7B.4 Transition of the Coastal and Estuarine Storm Tide Model to an Operational Model for Forecasting Storm Surges

Tuesday, 17 April 2018: 2:15 PM
Masters ABCD (Sawgrass Marriott)
Keqi Zhang, Florida International Univ., Miami, FL; and Y. Li and B. C. Zachry

The coastal and estuarine storm tide (CEST) model is being tested to meet the National Hurricane Center (NHC)’s operational needs for storm surge forecasting. The CEST model has been developed to run on conformal grids without modification to the numerical algorithms, which are the grids used by the Sea, Lake, and Overland Surges from Hurricanes (SLOSH) model. SLOSH is the operational storm surge model used by NHC for planning, forecasting, and disaster response. In the past two years, 30 SLOSH basins have been converted into corresponding CEST grids and tested by performing simulations using hypothetical hurricane tracks provided by NHC. There are about 10,000-70,000 hypothetical hurricanes with varying intensities, forward speeds, and incoming directions for each grid. The maximum envelope of water (MEOW) and maximum of MEOWs (MOMs) were generated using CEST to compare with the SLOSH results in the same grids.

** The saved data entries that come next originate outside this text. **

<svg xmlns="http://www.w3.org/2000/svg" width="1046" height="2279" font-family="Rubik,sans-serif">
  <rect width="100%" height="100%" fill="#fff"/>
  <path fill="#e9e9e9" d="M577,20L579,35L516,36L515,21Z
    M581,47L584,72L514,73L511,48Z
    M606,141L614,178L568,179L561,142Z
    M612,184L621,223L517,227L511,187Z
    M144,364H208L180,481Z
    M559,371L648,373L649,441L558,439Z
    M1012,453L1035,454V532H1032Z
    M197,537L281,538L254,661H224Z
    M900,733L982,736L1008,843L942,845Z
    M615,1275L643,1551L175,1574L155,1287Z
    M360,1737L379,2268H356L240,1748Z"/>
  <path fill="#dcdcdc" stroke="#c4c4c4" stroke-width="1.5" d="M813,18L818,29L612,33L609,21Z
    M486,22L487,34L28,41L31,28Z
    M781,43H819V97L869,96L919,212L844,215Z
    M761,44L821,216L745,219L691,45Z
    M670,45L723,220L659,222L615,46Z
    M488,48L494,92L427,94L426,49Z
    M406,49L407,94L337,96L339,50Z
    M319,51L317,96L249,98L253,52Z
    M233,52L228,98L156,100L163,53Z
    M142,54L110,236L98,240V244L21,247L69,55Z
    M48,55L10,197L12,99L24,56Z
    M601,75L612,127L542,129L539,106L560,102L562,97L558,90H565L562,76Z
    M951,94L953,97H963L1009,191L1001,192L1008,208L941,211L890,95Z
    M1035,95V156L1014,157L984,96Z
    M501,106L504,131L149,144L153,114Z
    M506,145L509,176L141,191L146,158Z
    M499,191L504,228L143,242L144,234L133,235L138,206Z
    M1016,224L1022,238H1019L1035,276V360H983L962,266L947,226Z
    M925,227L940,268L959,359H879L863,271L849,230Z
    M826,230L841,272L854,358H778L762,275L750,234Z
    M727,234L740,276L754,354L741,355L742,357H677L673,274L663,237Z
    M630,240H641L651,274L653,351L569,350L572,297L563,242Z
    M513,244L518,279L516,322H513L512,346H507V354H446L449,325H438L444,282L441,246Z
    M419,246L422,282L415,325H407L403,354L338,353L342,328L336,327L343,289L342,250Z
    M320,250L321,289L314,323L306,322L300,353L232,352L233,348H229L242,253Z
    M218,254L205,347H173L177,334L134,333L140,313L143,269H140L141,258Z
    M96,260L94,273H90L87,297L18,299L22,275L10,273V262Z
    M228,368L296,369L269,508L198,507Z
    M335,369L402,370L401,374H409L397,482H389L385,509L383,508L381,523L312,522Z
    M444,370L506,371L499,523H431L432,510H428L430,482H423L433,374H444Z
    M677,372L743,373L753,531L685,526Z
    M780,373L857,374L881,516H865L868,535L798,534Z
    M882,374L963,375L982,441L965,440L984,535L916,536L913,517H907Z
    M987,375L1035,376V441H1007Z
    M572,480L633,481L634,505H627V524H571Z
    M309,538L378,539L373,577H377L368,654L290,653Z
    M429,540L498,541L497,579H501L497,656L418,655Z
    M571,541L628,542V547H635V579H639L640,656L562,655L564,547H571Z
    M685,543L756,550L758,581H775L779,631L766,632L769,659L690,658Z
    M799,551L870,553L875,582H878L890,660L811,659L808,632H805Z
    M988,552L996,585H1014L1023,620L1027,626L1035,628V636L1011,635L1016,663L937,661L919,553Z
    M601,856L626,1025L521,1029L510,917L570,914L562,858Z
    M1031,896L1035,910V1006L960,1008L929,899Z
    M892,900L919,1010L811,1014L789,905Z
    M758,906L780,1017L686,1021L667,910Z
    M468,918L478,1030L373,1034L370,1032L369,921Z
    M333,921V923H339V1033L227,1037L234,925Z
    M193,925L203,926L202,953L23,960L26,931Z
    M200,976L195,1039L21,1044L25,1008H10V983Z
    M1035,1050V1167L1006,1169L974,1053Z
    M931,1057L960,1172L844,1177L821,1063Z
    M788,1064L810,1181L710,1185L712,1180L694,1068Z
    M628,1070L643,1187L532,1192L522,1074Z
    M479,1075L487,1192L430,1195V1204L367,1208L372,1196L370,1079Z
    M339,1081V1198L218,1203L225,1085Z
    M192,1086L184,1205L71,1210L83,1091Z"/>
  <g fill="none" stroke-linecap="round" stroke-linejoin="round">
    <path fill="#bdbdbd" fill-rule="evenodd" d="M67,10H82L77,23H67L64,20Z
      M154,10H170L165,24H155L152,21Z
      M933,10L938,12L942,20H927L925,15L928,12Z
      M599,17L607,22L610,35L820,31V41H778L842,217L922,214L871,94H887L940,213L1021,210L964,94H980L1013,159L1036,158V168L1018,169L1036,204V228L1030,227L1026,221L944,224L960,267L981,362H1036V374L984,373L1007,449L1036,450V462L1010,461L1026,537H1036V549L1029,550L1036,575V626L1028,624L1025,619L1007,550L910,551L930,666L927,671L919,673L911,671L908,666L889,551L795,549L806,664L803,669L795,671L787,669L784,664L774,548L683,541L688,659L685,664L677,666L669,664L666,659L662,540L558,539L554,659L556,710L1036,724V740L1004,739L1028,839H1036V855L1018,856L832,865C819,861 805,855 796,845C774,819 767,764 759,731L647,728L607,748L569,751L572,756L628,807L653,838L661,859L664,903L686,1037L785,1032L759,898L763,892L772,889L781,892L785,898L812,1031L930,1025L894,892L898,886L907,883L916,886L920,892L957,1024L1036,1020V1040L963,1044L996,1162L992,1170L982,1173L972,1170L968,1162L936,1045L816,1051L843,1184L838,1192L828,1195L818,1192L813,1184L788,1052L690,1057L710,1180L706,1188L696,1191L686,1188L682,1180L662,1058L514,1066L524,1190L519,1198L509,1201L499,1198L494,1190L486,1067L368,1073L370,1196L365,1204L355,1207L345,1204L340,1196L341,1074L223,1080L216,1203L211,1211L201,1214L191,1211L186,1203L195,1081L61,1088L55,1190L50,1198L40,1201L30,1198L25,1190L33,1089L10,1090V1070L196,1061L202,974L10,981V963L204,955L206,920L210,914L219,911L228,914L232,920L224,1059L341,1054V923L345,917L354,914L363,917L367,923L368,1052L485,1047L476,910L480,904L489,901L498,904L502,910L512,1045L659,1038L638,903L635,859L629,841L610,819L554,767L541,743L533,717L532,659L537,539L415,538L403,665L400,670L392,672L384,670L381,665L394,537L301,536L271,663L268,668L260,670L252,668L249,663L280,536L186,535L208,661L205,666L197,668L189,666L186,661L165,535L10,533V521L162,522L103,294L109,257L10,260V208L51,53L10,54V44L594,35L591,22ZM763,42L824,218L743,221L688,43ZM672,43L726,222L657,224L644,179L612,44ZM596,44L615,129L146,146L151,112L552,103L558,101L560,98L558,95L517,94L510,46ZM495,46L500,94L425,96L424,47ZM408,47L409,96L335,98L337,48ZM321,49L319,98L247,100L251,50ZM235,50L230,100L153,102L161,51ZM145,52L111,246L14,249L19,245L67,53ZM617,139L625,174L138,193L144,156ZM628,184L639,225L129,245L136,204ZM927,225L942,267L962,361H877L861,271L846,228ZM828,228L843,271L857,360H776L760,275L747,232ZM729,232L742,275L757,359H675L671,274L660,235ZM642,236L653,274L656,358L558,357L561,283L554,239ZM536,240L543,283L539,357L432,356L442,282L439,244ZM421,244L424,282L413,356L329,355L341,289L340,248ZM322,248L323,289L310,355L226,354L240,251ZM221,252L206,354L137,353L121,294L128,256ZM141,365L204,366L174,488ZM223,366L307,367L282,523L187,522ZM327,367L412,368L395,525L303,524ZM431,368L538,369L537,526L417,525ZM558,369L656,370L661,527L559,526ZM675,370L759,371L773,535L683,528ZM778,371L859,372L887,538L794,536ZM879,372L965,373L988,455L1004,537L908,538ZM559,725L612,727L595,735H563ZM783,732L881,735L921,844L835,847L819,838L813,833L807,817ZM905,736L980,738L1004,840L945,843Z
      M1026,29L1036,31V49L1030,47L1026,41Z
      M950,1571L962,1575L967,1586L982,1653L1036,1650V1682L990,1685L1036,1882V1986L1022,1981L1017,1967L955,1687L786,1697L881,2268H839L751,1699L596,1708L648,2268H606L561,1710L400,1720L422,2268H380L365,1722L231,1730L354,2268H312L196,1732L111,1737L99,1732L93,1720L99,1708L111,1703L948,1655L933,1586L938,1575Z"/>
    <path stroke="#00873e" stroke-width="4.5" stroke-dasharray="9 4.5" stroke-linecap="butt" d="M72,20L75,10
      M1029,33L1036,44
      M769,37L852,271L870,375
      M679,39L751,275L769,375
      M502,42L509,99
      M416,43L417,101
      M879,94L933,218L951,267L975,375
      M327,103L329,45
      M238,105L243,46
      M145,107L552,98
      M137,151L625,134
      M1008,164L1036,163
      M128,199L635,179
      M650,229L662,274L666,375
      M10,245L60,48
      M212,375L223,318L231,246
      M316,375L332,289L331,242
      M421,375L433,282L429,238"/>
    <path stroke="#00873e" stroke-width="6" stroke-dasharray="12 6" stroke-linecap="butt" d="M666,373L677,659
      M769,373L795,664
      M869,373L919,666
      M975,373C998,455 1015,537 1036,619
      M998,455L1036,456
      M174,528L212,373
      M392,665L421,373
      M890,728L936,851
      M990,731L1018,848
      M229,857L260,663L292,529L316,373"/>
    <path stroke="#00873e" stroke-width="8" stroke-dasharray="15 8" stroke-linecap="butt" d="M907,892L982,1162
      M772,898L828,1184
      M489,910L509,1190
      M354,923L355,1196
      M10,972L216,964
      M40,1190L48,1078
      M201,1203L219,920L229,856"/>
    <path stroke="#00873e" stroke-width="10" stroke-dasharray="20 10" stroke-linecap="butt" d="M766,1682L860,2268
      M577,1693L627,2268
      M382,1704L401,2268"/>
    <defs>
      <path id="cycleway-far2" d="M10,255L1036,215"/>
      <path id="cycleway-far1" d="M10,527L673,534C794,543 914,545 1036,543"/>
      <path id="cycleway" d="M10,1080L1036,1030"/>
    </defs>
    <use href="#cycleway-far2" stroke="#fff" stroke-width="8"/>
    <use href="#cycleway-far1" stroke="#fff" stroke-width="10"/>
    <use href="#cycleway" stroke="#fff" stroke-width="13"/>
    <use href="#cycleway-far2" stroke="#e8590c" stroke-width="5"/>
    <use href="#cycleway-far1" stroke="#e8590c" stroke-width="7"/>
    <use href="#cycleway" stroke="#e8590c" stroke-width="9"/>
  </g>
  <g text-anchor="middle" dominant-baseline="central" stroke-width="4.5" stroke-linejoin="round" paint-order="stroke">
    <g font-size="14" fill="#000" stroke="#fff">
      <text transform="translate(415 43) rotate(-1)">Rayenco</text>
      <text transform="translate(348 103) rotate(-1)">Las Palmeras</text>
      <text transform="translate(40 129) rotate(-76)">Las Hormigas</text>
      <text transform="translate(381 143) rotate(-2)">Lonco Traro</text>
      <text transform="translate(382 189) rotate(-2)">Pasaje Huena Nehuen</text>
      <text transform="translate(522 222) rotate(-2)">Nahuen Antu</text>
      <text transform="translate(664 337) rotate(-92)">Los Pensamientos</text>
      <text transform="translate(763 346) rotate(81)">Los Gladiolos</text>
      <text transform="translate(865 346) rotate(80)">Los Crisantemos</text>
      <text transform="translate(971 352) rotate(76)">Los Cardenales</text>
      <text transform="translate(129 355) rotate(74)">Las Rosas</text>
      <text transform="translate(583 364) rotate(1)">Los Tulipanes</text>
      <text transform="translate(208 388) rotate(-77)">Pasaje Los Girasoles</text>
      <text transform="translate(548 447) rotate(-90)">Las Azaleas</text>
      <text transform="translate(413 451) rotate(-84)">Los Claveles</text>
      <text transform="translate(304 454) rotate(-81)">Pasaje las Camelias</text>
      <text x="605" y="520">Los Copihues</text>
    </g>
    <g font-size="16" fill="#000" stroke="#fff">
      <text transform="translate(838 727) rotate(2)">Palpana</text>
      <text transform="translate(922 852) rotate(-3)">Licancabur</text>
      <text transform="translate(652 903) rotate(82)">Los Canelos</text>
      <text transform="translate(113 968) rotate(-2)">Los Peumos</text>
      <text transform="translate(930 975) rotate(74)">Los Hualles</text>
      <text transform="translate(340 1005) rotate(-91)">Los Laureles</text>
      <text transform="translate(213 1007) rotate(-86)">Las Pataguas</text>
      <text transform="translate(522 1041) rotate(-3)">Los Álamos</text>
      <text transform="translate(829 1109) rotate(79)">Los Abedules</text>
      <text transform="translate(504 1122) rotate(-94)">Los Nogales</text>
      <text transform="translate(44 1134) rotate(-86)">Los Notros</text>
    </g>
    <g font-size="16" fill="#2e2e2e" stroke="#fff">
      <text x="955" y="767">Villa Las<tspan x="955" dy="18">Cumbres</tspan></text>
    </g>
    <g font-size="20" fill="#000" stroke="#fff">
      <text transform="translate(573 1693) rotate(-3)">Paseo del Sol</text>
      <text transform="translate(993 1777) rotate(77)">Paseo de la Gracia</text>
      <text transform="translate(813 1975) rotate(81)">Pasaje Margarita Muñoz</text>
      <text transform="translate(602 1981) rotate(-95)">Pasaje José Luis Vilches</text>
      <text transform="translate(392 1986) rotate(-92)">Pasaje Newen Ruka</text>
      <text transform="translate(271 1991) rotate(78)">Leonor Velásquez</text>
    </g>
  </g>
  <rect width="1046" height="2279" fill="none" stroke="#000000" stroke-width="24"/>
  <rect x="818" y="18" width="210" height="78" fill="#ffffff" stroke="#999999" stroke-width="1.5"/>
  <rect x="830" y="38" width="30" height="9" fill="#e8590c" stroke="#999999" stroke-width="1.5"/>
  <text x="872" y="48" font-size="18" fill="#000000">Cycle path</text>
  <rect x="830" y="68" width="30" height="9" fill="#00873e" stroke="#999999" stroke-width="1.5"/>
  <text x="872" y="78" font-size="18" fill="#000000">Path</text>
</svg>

The CEST model was robust for most cases without further adjustment, and produced maximum MEOWs and MOMs heights comparable to those created by the SLOSH model. However, the maximum inundation extents from CEST are smaller than the extents from SLOSH. We found that the difference in the treatment of the overland bottom friction due to the variation of land cover was the major factor to cause the different MOMs from SLOSH and CEST. In CEST, the effects of land cover on bottom friction are considered by introducing varying Manning’s coefficients based on the national land cover dataset, while the land cover effect is not considered in SLOSH. A slip coefficient is used to adjust the surge height and inland extent in the SLOSH model. This difference has been examined by simulating Hurricane Rita (2005) in both CEST and SLOSH along the Louisiana coastline. The comparison of computed storm surges with field measurements indicated that SLOSH overestimated the magnitude and extent of overland flooding in the near flat coastal areas, while CEST produced the pattern matching with the observations. The slip coefficient in the SLOSH model was adjusted and successfully generated an inland inundation envelope similar to CEST. The storm surge unit at NHC has adjusted the computation of overland flooding on the new Huston basin based on this finding and is examining this adjustment for other locations.